··· DATA TO EXAMINE ···

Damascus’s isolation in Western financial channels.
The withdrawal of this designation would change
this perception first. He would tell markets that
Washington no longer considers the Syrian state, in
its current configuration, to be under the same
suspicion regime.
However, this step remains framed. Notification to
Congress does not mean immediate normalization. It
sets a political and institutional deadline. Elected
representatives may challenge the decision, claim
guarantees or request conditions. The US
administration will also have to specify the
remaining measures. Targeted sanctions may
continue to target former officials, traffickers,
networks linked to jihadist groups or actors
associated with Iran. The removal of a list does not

···
··· DATA TO EXAMINE ···

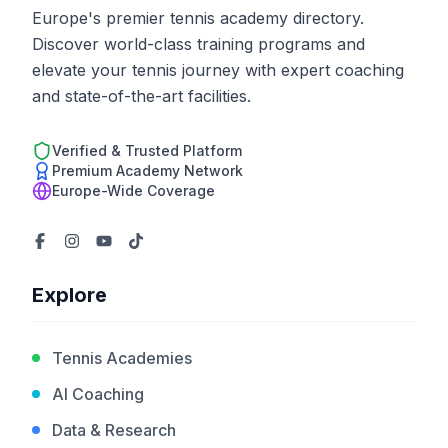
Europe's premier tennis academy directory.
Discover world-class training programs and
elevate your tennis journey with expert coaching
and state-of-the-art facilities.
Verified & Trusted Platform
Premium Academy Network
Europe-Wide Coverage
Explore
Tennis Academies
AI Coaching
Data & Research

···
··· DATA TO EXAMINE ···

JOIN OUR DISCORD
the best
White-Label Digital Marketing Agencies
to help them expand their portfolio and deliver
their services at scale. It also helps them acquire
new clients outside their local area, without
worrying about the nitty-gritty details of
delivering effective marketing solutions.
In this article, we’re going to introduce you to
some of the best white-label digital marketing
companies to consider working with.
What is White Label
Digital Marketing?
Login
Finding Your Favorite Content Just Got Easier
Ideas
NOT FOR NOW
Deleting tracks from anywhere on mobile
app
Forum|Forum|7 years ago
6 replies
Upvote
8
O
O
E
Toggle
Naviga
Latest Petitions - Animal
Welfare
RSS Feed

···

- _WHAT TO PRODUCE_: Where a line in the records above includes the string "also", show it.

- _THE COMPLETED TASK_:
administration will also have to specify the
their services at scale. It also helps them acquire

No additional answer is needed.